JOB ITEM:
Reproduce all of the data below word for word, leaving every line unchanged.

STUDY MATERIAL:
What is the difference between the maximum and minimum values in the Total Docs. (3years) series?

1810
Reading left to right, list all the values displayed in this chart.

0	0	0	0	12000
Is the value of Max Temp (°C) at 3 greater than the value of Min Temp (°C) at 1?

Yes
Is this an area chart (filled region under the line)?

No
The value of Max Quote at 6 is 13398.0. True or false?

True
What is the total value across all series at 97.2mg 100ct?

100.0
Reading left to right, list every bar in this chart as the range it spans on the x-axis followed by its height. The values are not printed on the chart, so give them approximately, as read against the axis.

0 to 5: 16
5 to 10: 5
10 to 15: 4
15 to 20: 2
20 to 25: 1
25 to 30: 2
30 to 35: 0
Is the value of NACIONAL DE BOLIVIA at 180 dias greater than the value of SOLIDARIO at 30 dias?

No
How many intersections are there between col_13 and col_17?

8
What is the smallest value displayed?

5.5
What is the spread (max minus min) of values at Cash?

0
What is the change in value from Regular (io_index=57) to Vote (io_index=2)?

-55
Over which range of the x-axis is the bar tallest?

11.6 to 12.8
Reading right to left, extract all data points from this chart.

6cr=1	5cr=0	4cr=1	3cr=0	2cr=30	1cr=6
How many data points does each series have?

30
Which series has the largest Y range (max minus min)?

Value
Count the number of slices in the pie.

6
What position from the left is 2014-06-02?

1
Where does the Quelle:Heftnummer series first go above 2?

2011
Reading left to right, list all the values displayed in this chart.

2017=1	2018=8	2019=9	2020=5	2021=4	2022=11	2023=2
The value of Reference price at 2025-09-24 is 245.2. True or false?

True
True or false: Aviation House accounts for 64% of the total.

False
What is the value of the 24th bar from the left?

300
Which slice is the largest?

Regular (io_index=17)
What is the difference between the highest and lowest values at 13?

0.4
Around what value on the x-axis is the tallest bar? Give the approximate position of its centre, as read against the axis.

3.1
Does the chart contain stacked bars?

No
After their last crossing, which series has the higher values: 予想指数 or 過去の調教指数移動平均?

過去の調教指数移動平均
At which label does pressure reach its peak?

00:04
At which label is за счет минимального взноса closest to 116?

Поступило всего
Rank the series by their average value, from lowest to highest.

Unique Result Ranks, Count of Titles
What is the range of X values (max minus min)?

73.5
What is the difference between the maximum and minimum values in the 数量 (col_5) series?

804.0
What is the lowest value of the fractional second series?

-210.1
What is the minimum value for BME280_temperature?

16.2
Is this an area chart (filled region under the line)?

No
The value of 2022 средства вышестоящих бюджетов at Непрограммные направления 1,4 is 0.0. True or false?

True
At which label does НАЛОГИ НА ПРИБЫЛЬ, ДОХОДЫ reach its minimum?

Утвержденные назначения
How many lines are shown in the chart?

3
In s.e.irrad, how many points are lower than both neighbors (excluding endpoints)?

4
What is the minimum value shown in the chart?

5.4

RESPONSE BOX:
What is the difference between the maximum and minimum values in the Total Docs. (3years) series?

1810
Reading left to right, list all the values displayed in this chart.

0	0	0	0	12000
Is the value of Max Temp (°C) at 3 greater than the value of Min Temp (°C) at 1?

Yes
Is this an area chart (filled region under the line)?

No
The value of Max Quote at 6 is 13398.0. True or false?

True
What is the total value across all series at 97.2mg 100ct?

100.0
Reading left to right, list every bar in this chart as the range it spans on the x-axis followed by its height. The values are not printed on the chart, so give them approximately, as read against the axis.

0 to 5: 16
5 to 10: 5
10 to 15: 4
15 to 20: 2
20 to 25: 1
25 to 30: 2
30 to 35: 0
Is the value of NACIONAL DE BOLIVIA at 180 dias greater than the value of SOLIDARIO at 30 dias?

No
How many intersections are there between col_13 and col_17?

8
What is the smallest value displayed?

5.5
What is the spread (max minus min) of values at Cash?

0
What is the change in value from Regular (io_index=57) to Vote (io_index=2)?

-55
Over which range of the x-axis is the bar tallest?

11.6 to 12.8
Reading right to left, extract all data points from this chart.

6cr=1	5cr=0	4cr=1	3cr=0	2cr=30	1cr=6
How many data points does each series have?

30
Which series has the largest Y range (max minus min)?

Value
Count the number of slices in the pie.

6
What position from the left is 2014-06-02?

1
Where does the Quelle:Heftnummer series first go above 2?

2011
Reading left to right, list all the values displayed in this chart.

2017=1	2018=8	2019=9	2020=5	2021=4	2022=11	2023=2
The value of Reference price at 2025-09-24 is 245.2. True or false?

True
True or false: Aviation House accounts for 64% of the total.

False
What is the value of the 24th bar from the left?

300
Which slice is the largest?

Regular (io_index=17)
What is the difference between the highest and lowest values at 13?

0.4
Around what value on the x-axis is the tallest bar? Give the approximate position of its centre, as read against the axis.

3.1
Does the chart contain stacked bars?

No
After their last crossing, which series has the higher values: 予想指数 or 過去の調教指数移動平均?

過去の調教指数移動平均
At which label does pressure reach its peak?

00:04
At which label is за счет минимального взноса closest to 116?

Поступило всего
Rank the series by their average value, from lowest to highest.

Unique Result Ranks, Count of Titles
What is the range of X values (max minus min)?

73.5
What is the difference between the maximum and minimum values in the 数量 (col_5) series?

804.0
What is the lowest value of the fractional second series?

-210.1
What is the minimum value for BME280_temperature?

16.2
Is this an area chart (filled region under the line)?

No
The value of 2022 средства вышестоящих бюджетов at Непрограммные направления 1,4 is 0.0. True or false?

True
At which label does НАЛОГИ НА ПРИБЫЛЬ, ДОХОДЫ reach its minimum?

Утвержденные назначения
How many lines are shown in the chart?

3
In s.e.irrad, how many points are lower than both neighbors (excluding endpoints)?

4
What is the minimum value shown in the chart?

5.4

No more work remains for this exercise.